Movie Review: The Stepfather
By Matthew Huntley
October 29, 2009
There's a scene in The Stepfather that's so well acted I began to think it might rise above most horror-thrillers. It takes place after the movie's young hero receives a text message from his divorced father, who tells him he's not showing up to say goodbye before leaving on a business trip. The camera holds on the young man's face as he begins to swell up with tears and hold back his anger. It is quite powerful. Unfortunately, this scene is but a mere interlude in an otherwise formulaic genre picture. By the end, the movie recycles every trick in the book to get a rise out of us. It fails. These tricks don't work and haven't worked for a long time. Shall I list them off? For starters, there's the familiar "loud crescendo" moment when a frightened character turns around and discovers the thing lurking behind her was just the cat, which has an unusually robust meow on the soundtrack. In another scene, one of the good guys thinks she's just killed the villain, but suddenly, a hand reaches out and grabs her on the shoulder. Now, given the laws of physics and this character's situation, how could she not hear the person (to whom the hand belongs) coming toward her? Wouldn't she hear footsteps, or at least heavy breathing? And why wouldn't the owner of the hand not say something first? I mean, who really just reaches out and grabs somebody on the shoulder? Then again, this movie also employs the old "villain-isn't-really-dead" routine, so I guess I shouldn't be surprised by its logic.

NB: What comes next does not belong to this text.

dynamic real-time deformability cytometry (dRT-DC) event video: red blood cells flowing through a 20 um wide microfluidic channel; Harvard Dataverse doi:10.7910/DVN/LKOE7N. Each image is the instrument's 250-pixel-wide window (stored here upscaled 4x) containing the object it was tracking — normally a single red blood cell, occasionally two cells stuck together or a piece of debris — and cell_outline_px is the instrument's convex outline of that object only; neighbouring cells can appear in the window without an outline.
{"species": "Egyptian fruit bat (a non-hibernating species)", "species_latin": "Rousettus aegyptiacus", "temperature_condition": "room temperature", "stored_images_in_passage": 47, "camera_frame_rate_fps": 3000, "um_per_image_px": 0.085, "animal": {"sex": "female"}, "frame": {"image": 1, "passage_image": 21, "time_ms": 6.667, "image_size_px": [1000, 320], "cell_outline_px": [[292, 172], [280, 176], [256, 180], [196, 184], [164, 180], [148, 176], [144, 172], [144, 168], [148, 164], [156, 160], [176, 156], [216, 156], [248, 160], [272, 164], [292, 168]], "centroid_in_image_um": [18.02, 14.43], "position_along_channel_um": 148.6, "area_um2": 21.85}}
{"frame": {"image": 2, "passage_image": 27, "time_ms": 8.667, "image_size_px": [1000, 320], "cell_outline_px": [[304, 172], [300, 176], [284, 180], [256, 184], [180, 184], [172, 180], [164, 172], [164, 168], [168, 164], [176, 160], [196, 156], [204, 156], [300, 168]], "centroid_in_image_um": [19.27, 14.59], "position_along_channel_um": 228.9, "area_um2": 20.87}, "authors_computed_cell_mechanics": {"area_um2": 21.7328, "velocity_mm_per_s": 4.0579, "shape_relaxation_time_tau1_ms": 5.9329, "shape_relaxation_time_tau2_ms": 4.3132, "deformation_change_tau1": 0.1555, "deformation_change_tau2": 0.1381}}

This is all a shame because there are other parts of The Stepfather that are actually okay. In the movie, Dylan Walsh plays a psychotic killer who assumes a new name and identity in his relentless pursuit for the perfect family. When they don't live up to his standards, he kills them, as we see during the creepy and gruesome opening credits. Walsh's latest nom de plume is David and he sets his eyes on Susan Harding (Sela Ward) and her three kids. The youngest two submit to David becoming their new stepfather, but Michael (Penn Badgley), the eldest son who has just returned from reform school, is more reluctant. Michael grows increasingly suspicious of David after the old lady next door accuses him of being on "America's Most Wanted." He also finds it strange that David doesn't have a single picture in the house or any forms of I.D.
I liked the movie's upfront approach of letting us know David is a killer. It's no secret to us, so it can at least spare us the scenes when we're supposed to pretend David is normal. What's not easy to buy is that Susan would be so naïve about her future husband's past or so passive about him not having a driver's license, social security number, etc. She just writes it off and says she loves him, despite her sister's (Paige Turco) apprehension. Naturally, The Stepfather boils down to a perfunctory conclusion when some characters are killed, others are knocked out and the heroes have nowhere to go but upstairs (this makes it a lot easier for people to fall through the attic floor or out the window). The problem is we've seen this all before, only better. This movie is slick and competently made, and I will say some of the performances are better than I expected (Walsh has a good time playing a psycho and creates a reasonably creepy guy), but I'm tired of these PG-13 horror-thrillers always asking us to play dumb, as if we haven't tolerated their clichés before. Does director Nelson McCormick think they'll surprise us this time? The movie sometimes delivers on a superficial level, but when that's all it has going for it, it's not worth seeing.